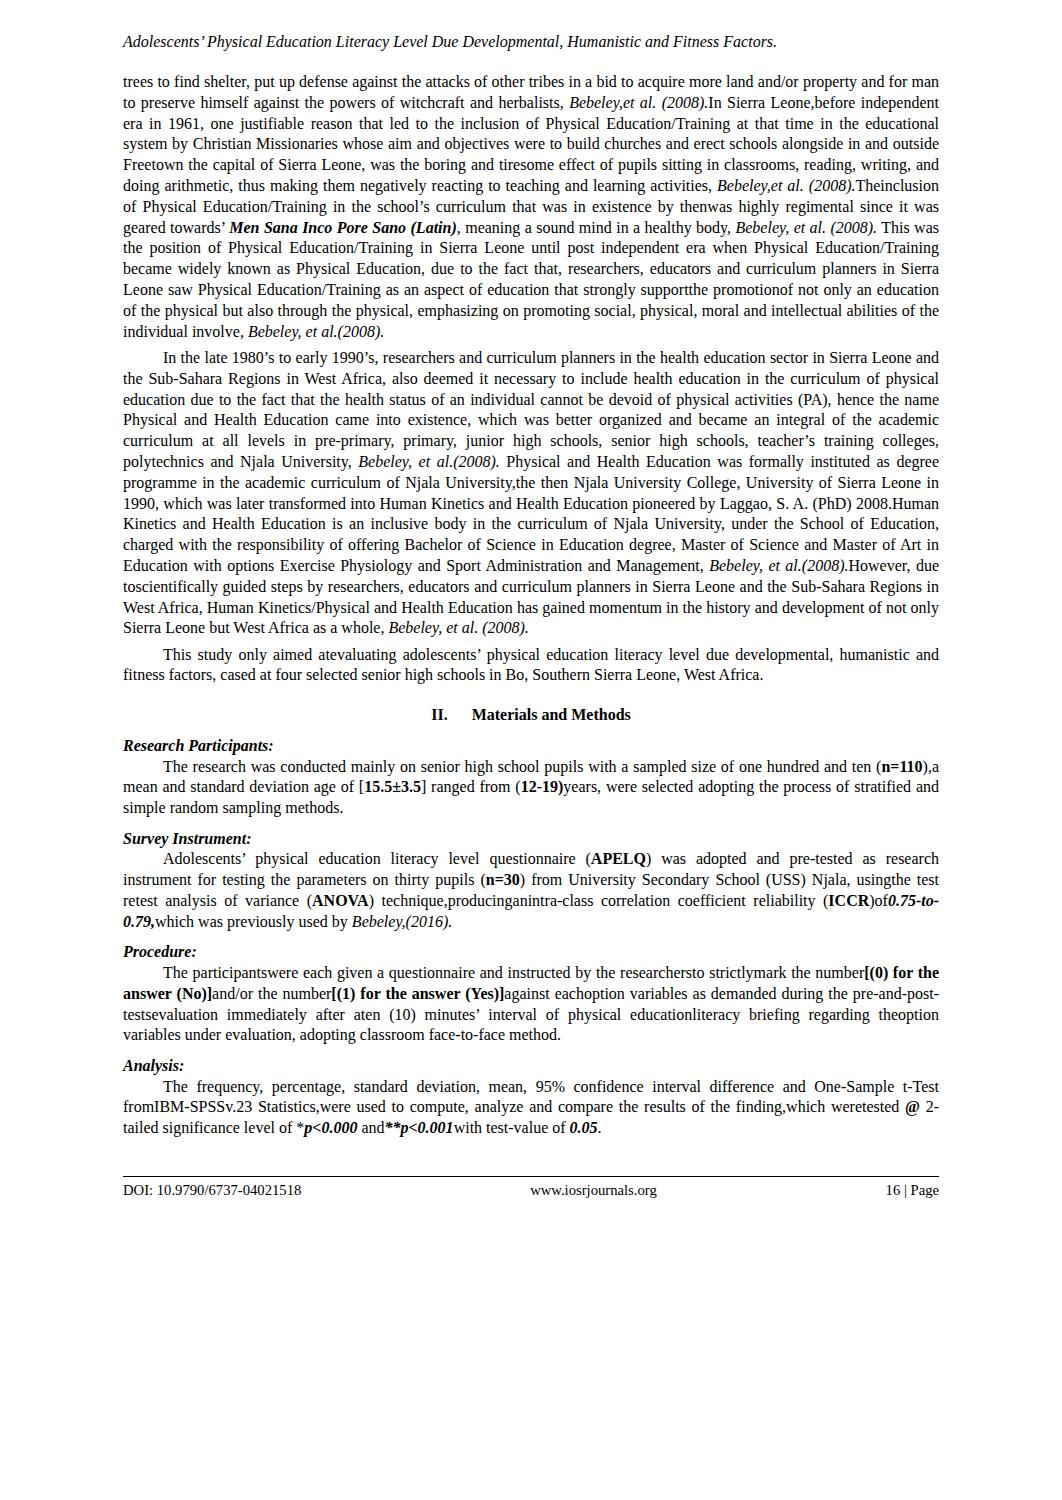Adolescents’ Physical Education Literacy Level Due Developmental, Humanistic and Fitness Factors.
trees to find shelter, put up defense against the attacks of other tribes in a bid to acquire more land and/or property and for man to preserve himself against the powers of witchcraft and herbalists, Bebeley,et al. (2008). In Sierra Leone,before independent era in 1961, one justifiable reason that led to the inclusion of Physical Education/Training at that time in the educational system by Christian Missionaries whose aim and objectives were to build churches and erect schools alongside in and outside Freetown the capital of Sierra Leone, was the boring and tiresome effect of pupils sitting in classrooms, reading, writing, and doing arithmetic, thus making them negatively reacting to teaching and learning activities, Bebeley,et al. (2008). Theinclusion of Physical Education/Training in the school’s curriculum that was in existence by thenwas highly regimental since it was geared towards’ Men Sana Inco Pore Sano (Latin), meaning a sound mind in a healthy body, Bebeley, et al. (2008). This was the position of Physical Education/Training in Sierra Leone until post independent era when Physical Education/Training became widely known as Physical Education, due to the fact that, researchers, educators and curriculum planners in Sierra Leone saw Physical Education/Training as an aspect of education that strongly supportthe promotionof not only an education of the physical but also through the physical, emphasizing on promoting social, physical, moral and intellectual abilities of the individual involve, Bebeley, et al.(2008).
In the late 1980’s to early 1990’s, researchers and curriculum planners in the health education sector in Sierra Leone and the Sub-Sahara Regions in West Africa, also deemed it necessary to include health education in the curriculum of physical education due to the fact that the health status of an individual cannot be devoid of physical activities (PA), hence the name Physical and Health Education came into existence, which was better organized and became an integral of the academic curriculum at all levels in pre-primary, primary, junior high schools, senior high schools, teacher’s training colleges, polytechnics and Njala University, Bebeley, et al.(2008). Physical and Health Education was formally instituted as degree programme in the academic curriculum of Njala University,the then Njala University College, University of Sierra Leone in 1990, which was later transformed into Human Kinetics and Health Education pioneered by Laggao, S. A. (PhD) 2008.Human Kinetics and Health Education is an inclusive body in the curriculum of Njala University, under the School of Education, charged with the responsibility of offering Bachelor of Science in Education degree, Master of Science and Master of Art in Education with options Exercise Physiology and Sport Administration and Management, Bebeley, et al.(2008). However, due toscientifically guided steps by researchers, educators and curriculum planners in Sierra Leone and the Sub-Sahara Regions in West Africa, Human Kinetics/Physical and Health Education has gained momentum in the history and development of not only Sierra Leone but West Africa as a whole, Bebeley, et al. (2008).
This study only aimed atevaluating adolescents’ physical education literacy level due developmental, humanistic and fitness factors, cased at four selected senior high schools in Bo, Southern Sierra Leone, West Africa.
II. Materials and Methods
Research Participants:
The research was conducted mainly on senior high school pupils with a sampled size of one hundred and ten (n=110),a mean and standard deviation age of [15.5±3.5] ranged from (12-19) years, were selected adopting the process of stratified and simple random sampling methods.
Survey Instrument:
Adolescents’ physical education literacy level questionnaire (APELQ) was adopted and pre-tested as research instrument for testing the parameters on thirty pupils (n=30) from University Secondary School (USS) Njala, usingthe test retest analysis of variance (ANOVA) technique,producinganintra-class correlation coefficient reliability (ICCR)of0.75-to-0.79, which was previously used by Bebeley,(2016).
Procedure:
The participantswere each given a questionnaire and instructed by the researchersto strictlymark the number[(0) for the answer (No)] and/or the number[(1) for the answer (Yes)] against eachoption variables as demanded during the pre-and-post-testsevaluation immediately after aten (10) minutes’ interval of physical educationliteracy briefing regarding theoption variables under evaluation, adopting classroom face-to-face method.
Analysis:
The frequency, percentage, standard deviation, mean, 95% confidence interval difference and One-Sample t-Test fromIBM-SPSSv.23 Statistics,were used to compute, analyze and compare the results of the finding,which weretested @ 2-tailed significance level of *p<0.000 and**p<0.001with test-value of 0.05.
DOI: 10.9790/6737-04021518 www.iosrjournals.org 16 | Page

WHAT THIS TASK INVOLVES
Although the records contain pictures, print only the rest, exactly as written.

SOLUTION FOR THIS TASK
Adolescents’ Physical Education Literacy Level Due Developmental, Humanistic and Fitness Factors.
trees to find shelter, put up defense against the attacks of other tribes in a bid to acquire more land and/or property and for man to preserve himself against the powers of witchcraft and herbalists, Bebeley,et al. (2008). In Sierra Leone,before independent era in 1961, one justifiable reason that led to the inclusion of Physical Education/Training at that time in the educational system by Christian Missionaries whose aim and objectives were to build churches and erect schools alongside in and outside Freetown the capital of Sierra Leone, was the boring and tiresome effect of pupils sitting in classrooms, reading, writing, and doing arithmetic, thus making them negatively reacting to teaching and learning activities, Bebeley,et al. (2008). Theinclusion of Physical Education/Training in the school’s curriculum that was in existence by thenwas highly regimental since it was geared towards’ Men Sana Inco Pore Sano (Latin), meaning a sound mind in a healthy body, Bebeley, et al. (2008). This was the position of Physical Education/Training in Sierra Leone until post independent era when Physical Education/Training became widely known as Physical Education, due to the fact that, researchers, educators and curriculum planners in Sierra Leone saw Physical Education/Training as an aspect of education that strongly supportthe promotionof not only an education of the physical but also through the physical, emphasizing on promoting social, physical, moral and intellectual abilities of the individual involve, Bebeley, et al.(2008).
In the late 1980’s to early 1990’s, researchers and curriculum planners in the health education sector in Sierra Leone and the Sub-Sahara Regions in West Africa, also deemed it necessary to include health education in the curriculum of physical education due to the fact that the health status of an individual cannot be devoid of physical activities (PA), hence the name Physical and Health Education came into existence, which was better organized and became an integral of the academic curriculum at all levels in pre-primary, primary, junior high schools, senior high schools, teacher’s training colleges, polytechnics and Njala University, Bebeley, et al.(2008). Physical and Health Education was formally instituted as degree programme in the academic curriculum of Njala University,the then Njala University College, University of Sierra Leone in 1990, which was later transformed into Human Kinetics and Health Education pioneered by Laggao, S. A. (PhD) 2008.Human Kinetics and Health Education is an inclusive body in the curriculum of Njala University, under the School of Education, charged with the responsibility of offering Bachelor of Science in Education degree, Master of Science and Master of Art in Education with options Exercise Physiology and Sport Administration and Management, Bebeley, et al.(2008). However, due toscientifically guided steps by researchers, educators and curriculum planners in Sierra Leone and the Sub-Sahara Regions in West Africa, Human Kinetics/Physical and Health Education has gained momentum in the history and development of not only Sierra Leone but West Africa as a whole, Bebeley, et al. (2008).
This study only aimed atevaluating adolescents’ physical education literacy level due developmental, humanistic and fitness factors, cased at four selected senior high schools in Bo, Southern Sierra Leone, West Africa.
II. Materials and Methods
Research Participants:
The research was conducted mainly on senior high school pupils with a sampled size of one hundred and ten (n=110),a mean and standard deviation age of [15.5±3.5] ranged from (12-19) years, were selected adopting the process of stratified and simple random sampling methods.
Survey Instrument:
Adolescents’ physical education literacy level questionnaire (APELQ) was adopted and pre-tested as research instrument for testing the parameters on thirty pupils (n=30) from University Secondary School (USS) Njala, usingthe test retest analysis of variance (ANOVA) technique,producinganintra-class correlation coefficient reliability (ICCR)of0.75-to-0.79, which was previously used by Bebeley,(2016).
Procedure:
The participantswere each given a questionnaire and instructed by the researchersto strictlymark the number[(0) for the answer (No)] and/or the number[(1) for the answer (Yes)] against eachoption variables as demanded during the pre-and-post-testsevaluation immediately after aten (10) minutes’ interval of physical educationliteracy briefing regarding theoption variables under evaluation, adopting classroom face-to-face method.
Analysis:
The frequency, percentage, standard deviation, mean, 95% confidence interval difference and One-Sample t-Test fromIBM-SPSSv.23 Statistics,were used to compute, analyze and compare the results of the finding,which weretested @ 2-tailed significance level of *p<0.000 and**p<0.001with test-value of 0.05.
DOI: 10.9790/6737-04021518 www.iosrjournals.org 16 | Page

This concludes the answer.